Ces incursions militaires ont permis au couple de tester leur capacités à produire en masse. Mais comment la philosophie des Eames s'est-elle accommodée de la brutale réalité de la guerre ? « Cela a été possible grâce leur dévouement total à leur patrie [durant la Seconde Guerre mondiale] », raconte leur petit-fils Eames Demetrios, directeur de l'agence Eames, à The Creators Project. Les Eames ont été du bon côté de l'Histoire et leur implication dans la guerre a été l'opportunité de perfectionner leurs expériences.

Charles Eames a dit un jour « l'objet est un pivot entre un processus et un système ». C'est cette fascination à utiliser un système pour toucher les masses qui donne tout son sens à leur travail militaire. La volonté des Eames à maîtriser leur matériel les a amenés à résoudre des problèmes techniques liés au bois contreplaqué moulé avant l'heure, permettant une éventuelle production à grande échelle de ce matériau coûteux.

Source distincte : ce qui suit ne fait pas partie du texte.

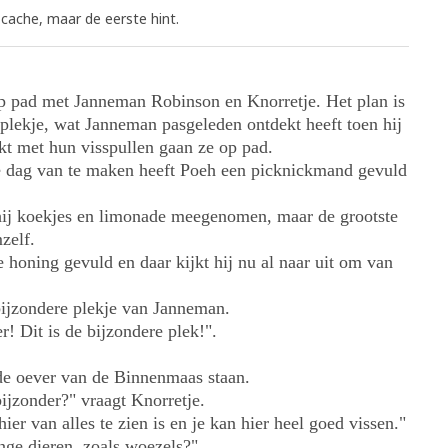
cache, maar de eerste hint.
p pad met Janneman Robinson en Knorretje. Het plan is
plekje, wat Janneman pasgeleden ontdekt heeft toen hij
kt met hun visspullen gaan ze op pad.
ge dag van te maken heeft Poeh een picknickmand gevuld
hij koekjes en limonade meegenomen, maar de grootste
zelf.
e honing gevuld en daar kijkt hij nu al naar uit om van
bijzondere plekje van Janneman.
! Dit is de bijzondere plek!".
 de oever van de Binnenmaas staan.
ijzonder?" vraagt Knorretje.
r van alles te zien is en je kan hier heel goed vissen."
nge dieren, zoals woezels?"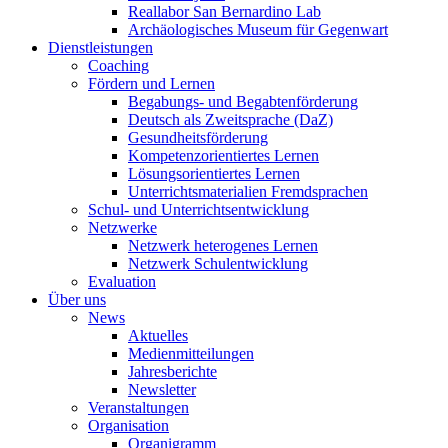
Reallabor San Bernardino Lab
Archäologisches Museum für Gegenwart
Dienstleistungen
Coaching
Fördern und Lernen
Begabungs- und Begabtenförderung
Deutsch als Zweitsprache (DaZ)
Gesundheitsförderung
Kompetenzorientiertes Lernen
Lösungsorientiertes Lernen
Unterrichtsmaterialien Fremdsprachen
Schul- und Unterrichtsentwicklung
Netzwerke
Netzwerk heterogenes Lernen
Netzwerk Schulentwicklung
Evaluation
Über uns
News
Aktuelles
Medienmitteilungen
Jahresberichte
Newsletter
Veranstaltungen
Organisation
Organigramm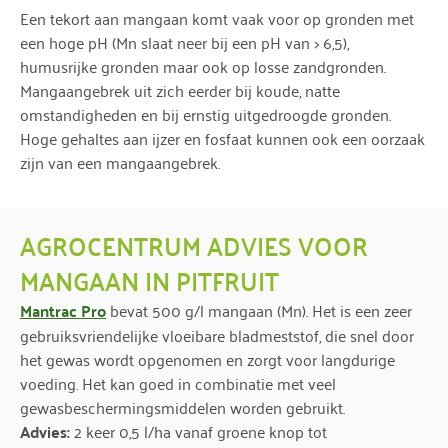
Een tekort aan mangaan komt vaak voor op gronden met
een hoge pH (Mn slaat neer bij een pH van > 6,5),
humusrijke gronden maar ook op losse zandgronden.
Mangaangebrek uit zich eerder bij koude, natte
omstandigheden en bij ernstig uitgedroogde gronden.
Hoge gehaltes aan ijzer en fosfaat kunnen ook een oorzaak
zijn van een mangaangebrek.
AGROCENTRUM ADVIES VOOR
MANGAAN IN PITFRUIT
Mantrac Pro
bevat 500 g/l mangaan (Mn). Het is een zeer
gebruiksvriendelijke vloeibare bladmeststof, die snel door
het gewas wordt opgenomen en zorgt voor langdurige
voeding. Het kan goed in combinatie met veel
gewasbeschermingsmiddelen worden gebruikt.
Advies:
2 keer 0,5 l/ha vanaf groene knop tot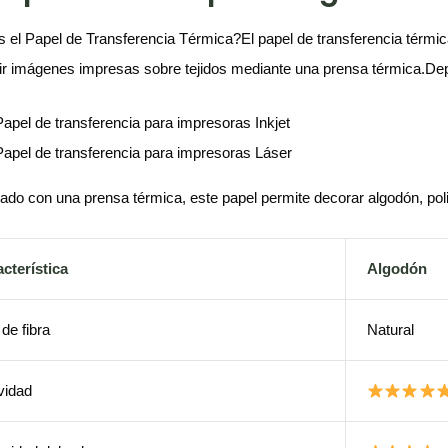
 el Papel de Transferencia Térmica?El papel de transferencia térmic
rir imágenes impresas sobre tejidos mediante una prensa térmica.Depe
Papel de transferencia para impresoras Inkjet
Papel de transferencia para impresoras Láser
do con una prensa térmica, este papel permite decorar algodón, polié
cterística
Algodón
 de fibra
Natural
vidad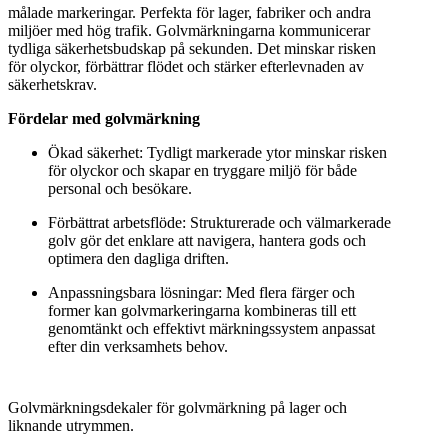
målade markeringar. Perfekta för lager, fabriker och andra
miljöer med hög trafik. Golvmärkningarna kommunicerar
tydliga säkerhetsbudskap på sekunden. Det minskar risken
för olyckor, förbättrar flödet och stärker efterlevnaden av
säkerhetskrav.
Fördelar med golvmärkning
Ökad säkerhet: Tydligt markerade ytor minskar risken
för olyckor och skapar en tryggare miljö för både
personal och besökare.
Förbättrat arbetsflöde: Strukturerade och välmarkerade
golv gör det enklare att navigera, hantera gods och
optimera den dagliga driften.
Anpassningsbara lösningar: Med flera färger och
former kan golvmarkeringarna kombineras till ett
genomtänkt och effektivt märkningssystem anpassat
efter din verksamhets behov.
Golvmärkningsdekaler för golvmärkning på lager och
liknande utrymmen.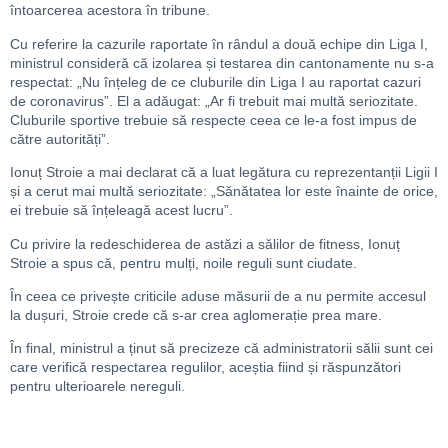
întoarcerea acestora în tribune.
Cu referire la cazurile raportate în rândul a două echipe din Liga I,
ministrul consideră că izolarea și testarea din cantonamente nu s-a
respectat: „Nu înțeleg de ce cluburile din Liga I au raportat cazuri
de coronavirus”. El a adăugat: „Ar fi trebuit mai multă seriozitate.
Cluburile sportive trebuie să respecte ceea ce le-a fost impus de
către autorități”.
Ionuț Stroie a mai declarat că a luat legătura cu reprezentanții Ligii I
și a cerut mai multă seriozitate: „Sănătatea lor este înainte de orice,
ei trebuie să înțeleagă acest lucru”.
Cu privire la redeschiderea de astăzi a sălilor de fitness, Ionuț
Stroie a spus că, pentru mulți, noile reguli sunt ciudate.
În ceea ce privește criticile aduse măsurii de a nu permite accesul
la dușuri, Stroie crede că s-ar crea aglomerație prea mare.
În final, ministrul a ținut să precizeze că administratorii sălii sunt cei
care verifică respectarea regulilor, aceștia fiind și răspunzători
pentru ulterioarele nereguli.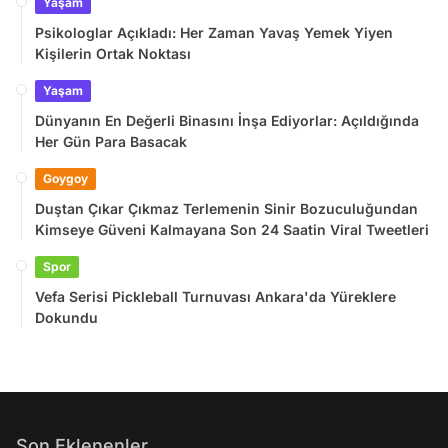
Yaşam
Psikologlar Açıkladı: Her Zaman Yavaş Yemek Yiyen
Kişilerin Ortak Noktası
Yaşam
Dünyanın En Değerli Binasını İnşa Ediyorlar: Açıldığında
Her Gün Para Basacak
Goygoy
Duştan Çıkar Çıkmaz Terlemenin Sinir Bozuculuğundan
Kimseye Güveni Kalmayana Son 24 Saatin Viral Tweetleri
Spor
Vefa Serisi Pickleball Turnuvası Ankara'da Yüreklere
Dokundu
Son Eklenenler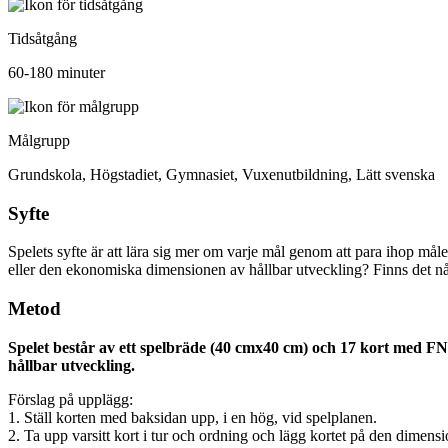
Tidsåtgång
60-180 minuter
Målgrupp
Grundskola, Högstadiet, Gymnasiet, Vuxenutbildning, Lätt svenska
Syfte
Spelets syfte är att lära sig mer om varje mål genom att para ihop må
eller den ekonomiska dimensionen av hållbar utveckling? Finns det n
Metod
Spelet består av ett spelbräde (40 cmx40 cm) och 17 kort med FN
hållbar utveckling.
Förslag på upplägg:
1. Ställ korten med baksidan upp, i en hög, vid spelplanen.
2. Ta upp varsitt kort i tur och ordning och lägg kortet på den dimens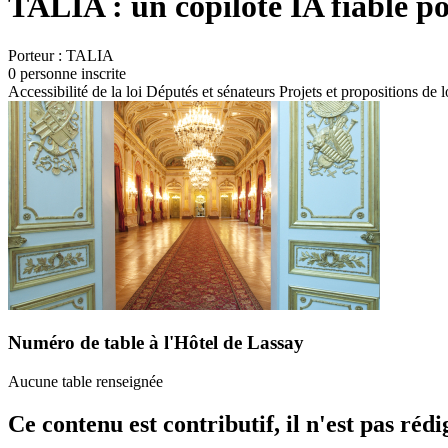
TALIA : un copilote IA fiable p
Porteur :
TALIA
0 personne inscrite
Accessibilité de la loi
Députés et sénateurs
Projets et propositions de l
Numéro de table à l'Hôtel de Lassay
Aucune table renseignée
Ce contenu est contributif, il n'est pas réd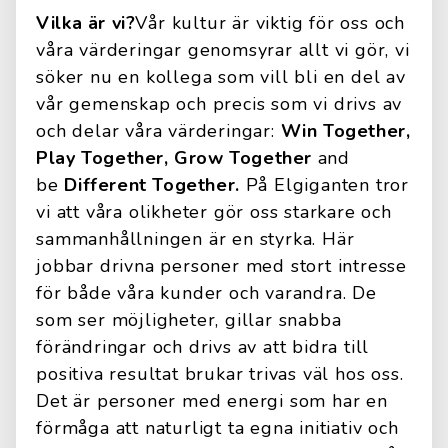
Vilka är vi?
Vår kultur är viktig för oss och
våra värderingar genomsyrar allt vi gör, vi
söker nu en kollega som vill bli en del av
vår gemenskap och precis som vi drivs av
och delar våra värderingar:
Win Together,
Play Together, Grow Together
and
be
Different Together.
På Elgiganten tror
vi att våra olikheter gör oss starkare och
sammanhållningen är en styrka. Här
jobbar drivna personer med stort intresse
för både våra kunder och varandra. De
som ser möjligheter, gillar snabba
förändringar och drivs av att bidra till
positiva resultat brukar trivas väl hos oss.
Det är personer med energi som har en
förmåga att naturligt ta egna initiativ och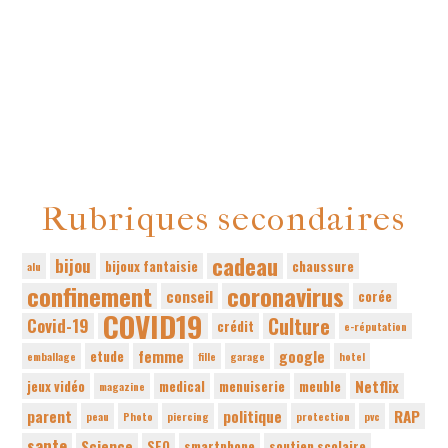
Rubriques secondaires
cadeau
bijou
bijoux fantaisie
chaussure
alu
confinement
coronavirus
conseil
corée
COVID19
Culture
Covid-19
crédit
e-réputation
femme
google
etude
emballage
fille
garage
hotel
Netflix
jeux vidéo
medical
menuiserie
meuble
magazine
parent
politique
RAP
peau
Photo
piercing
protection
pvc
sante
Science
SEO
smartphone
soutien scolaire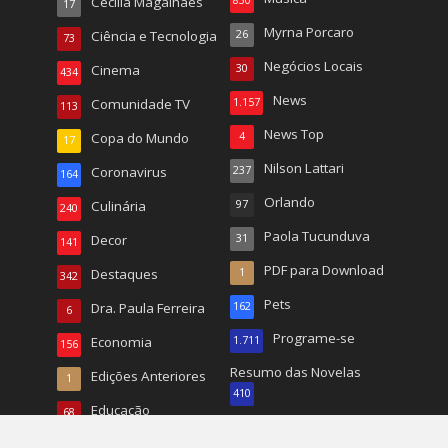
Cecilia Magalhães
17
Myrna Porcaro
Ciência e Tecnologia
26
73
Negócios Locais
Cinema
30
434
News
Comunidade TV
1.157
113
News Top
Copa do Mundo
4
17
Nilson Lattari
Coronavirus
237
164
Orlando
Culinária
97
240
Paola Tucunduva
Decor
31
141
PDF para Download
Destaques
1
342
Pets
Dra. Paula Ferreira
162
6
Programe-se
Economia
1.711
156
Resumo das Novelas
Edições Anteriores
1
410
Educação
68
Revista
141
Emili Barberino
11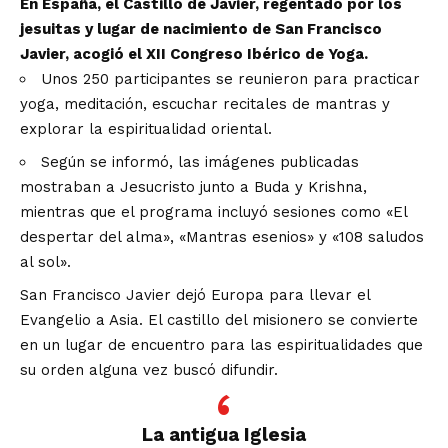
En España, el Castillo de Javier, regentado por los
jesuitas y lugar de nacimiento de San Francisco
Javier, acogió el XII Congreso Ibérico de Yoga.
Unos 250 participantes se reunieron para practicar
yoga, meditación, escuchar recitales de mantras y
explorar la espiritualidad oriental.
Según se informó, las imágenes publicadas
mostraban a Jesucristo junto a Buda y Krishna,
mientras que el programa incluyó sesiones como «El
despertar del alma», «Mantras esenios» y «108 saludos
al sol».
San Francisco Javier dejó Europa para llevar el
Evangelio a Asia. El castillo del misionero se convierte
en un lugar de encuentro para las espiritualidades que
su orden alguna vez buscó difundir.
La antigua Iglesia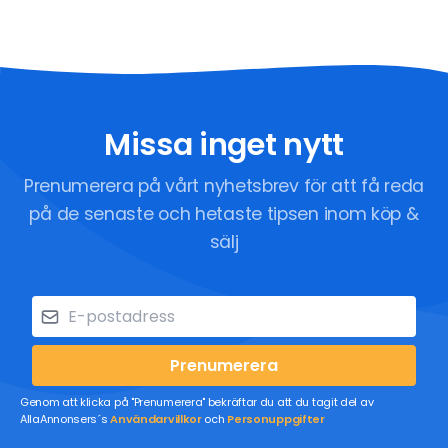
Missa inget nytt
Prenumerera på vårt nyhetsbrev för att få reda
på de senaste och hetaste tipsen inom köp &
sälj
Prenumerera
Genom att klicka på "Prenumerera" bekräftar du att du tagit del av
AllaAnnonsers´s
Användarvillkor
och
Personuppgifter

« Ray disait qu'en déployant la même énergie à réaliser du mobilier fait man qu'à résoudre des problèmes de production industrielle, on pourrait aider bien plus de gens », dit encore Demetrios. Production de masse, communication de masse — ces méthodes modernes ont été essentielles dans l'approche holistique de la révolution des Eames. Ils n'étaient pas intéressés par l'exclusivité, ils cherchaient la démocratisation.

Les Eames se sont retrouvés à cheval entre des intérêts publics et privés, embrassant le « concept visionnaire de design moderne comme agent de changement social, l'élevant à l'ordre du jour sur le plan national ». Difficile de savoir si une telle vision serait réalisable aujourd'hui mais la méfiance envers le gouvernement des jeunes générations rend difficile concevable une collaboration entre des artistes et l'armée de nos jours. Demetrios pense que, désormais, il y a un autre domaine qui donne lieu à quantités d'innovations : celui de la réinsertion des blessés.

Les Eames s'intéressaient également à étendre le design au-delà des objets et jusque dans la société entière. De films d'éducation à des sièges d'aéroports, le couple voyait la diversification de sa pratique comme « des verres interchangeables à travers lesquels voir des problèmes, des solutions et, plus largement, le monde ». Si la collaboration des Eames avec l'armée a été fructueuse, c'est que cette dernière, étrangement, est réceptive au progrès. Avec les nouveaux défis d'aujourd'hui, comme les bouleversements climatiques, on se prend à rêver que le couple de designers aurait volontiers cherché à apporter leurs solutions au problème.